*** Given entries ***
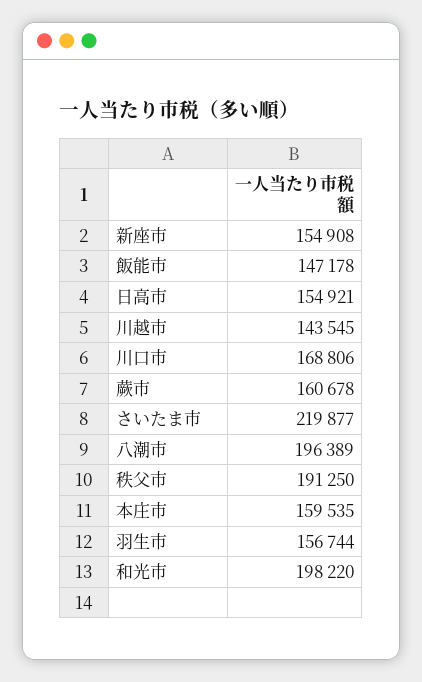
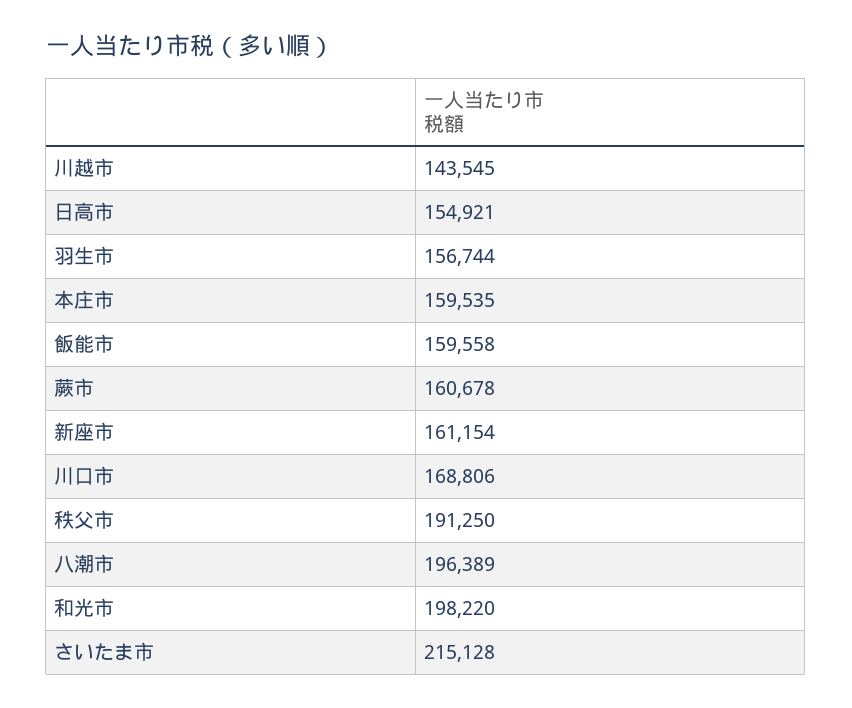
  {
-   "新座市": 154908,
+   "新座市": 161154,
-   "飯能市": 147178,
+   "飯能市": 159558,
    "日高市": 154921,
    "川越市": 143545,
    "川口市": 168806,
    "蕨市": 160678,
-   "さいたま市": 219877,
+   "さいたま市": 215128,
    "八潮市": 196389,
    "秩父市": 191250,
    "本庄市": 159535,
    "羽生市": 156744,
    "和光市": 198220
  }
*** End of Given entries ***
*** Given entries ***
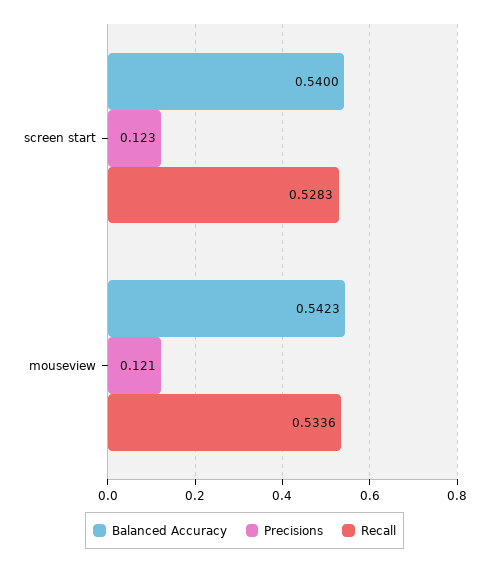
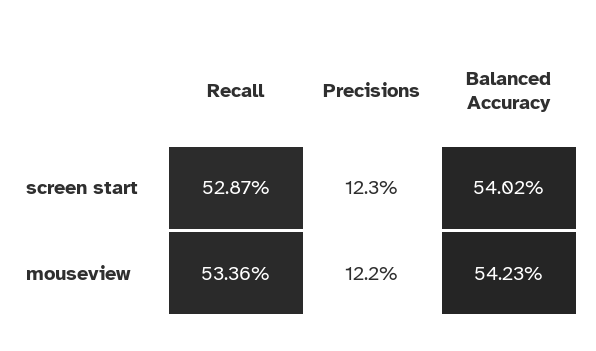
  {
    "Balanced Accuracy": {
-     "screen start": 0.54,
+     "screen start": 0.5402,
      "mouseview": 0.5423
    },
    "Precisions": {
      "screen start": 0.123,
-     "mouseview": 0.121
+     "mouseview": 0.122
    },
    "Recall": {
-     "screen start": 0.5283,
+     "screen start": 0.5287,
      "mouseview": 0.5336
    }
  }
*** End of Given entries ***
*** Given entries ***
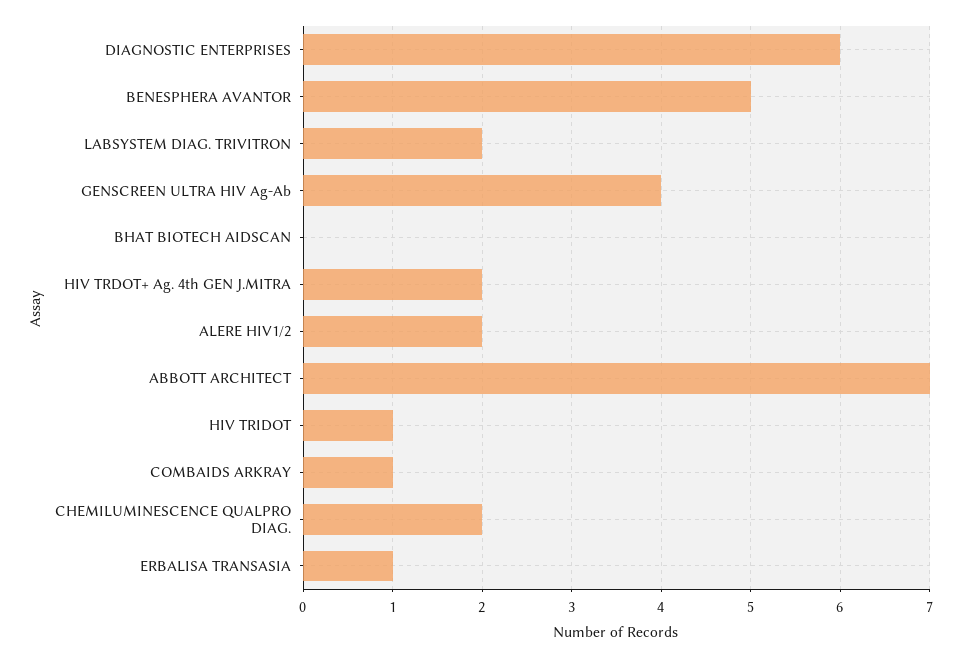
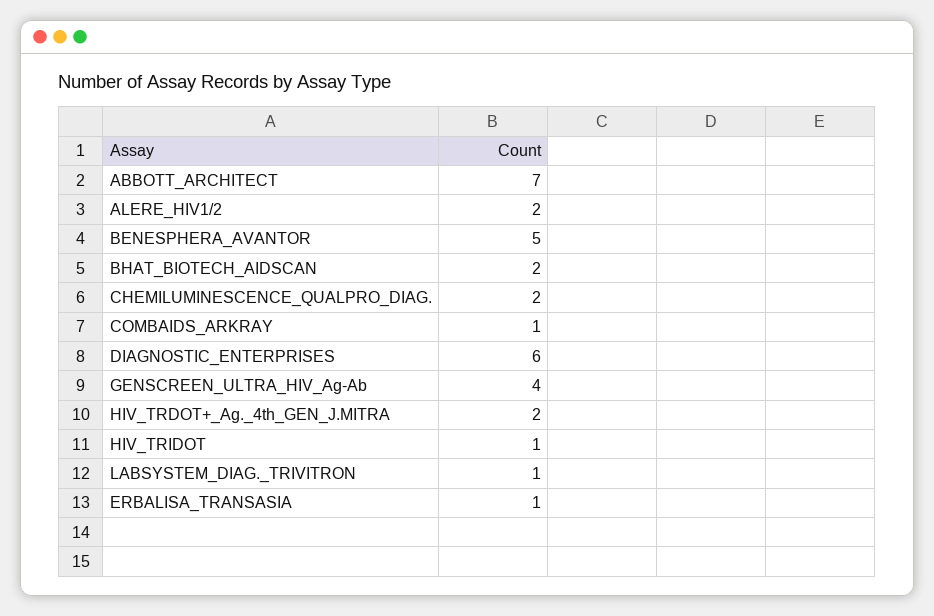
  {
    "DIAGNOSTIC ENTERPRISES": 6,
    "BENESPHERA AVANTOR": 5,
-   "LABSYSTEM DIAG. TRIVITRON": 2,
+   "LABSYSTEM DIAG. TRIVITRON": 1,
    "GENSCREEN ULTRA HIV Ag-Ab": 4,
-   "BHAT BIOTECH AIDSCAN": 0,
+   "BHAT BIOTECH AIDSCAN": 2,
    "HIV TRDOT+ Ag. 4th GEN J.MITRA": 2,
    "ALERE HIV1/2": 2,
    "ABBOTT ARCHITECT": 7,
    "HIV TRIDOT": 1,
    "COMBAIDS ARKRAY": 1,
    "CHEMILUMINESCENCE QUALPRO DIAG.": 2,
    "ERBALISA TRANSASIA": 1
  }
*** End of Given entries ***
**What is required**
Report how many lines in this data include the string "mouseview", and nothing else.

**Answer for this exercise**
4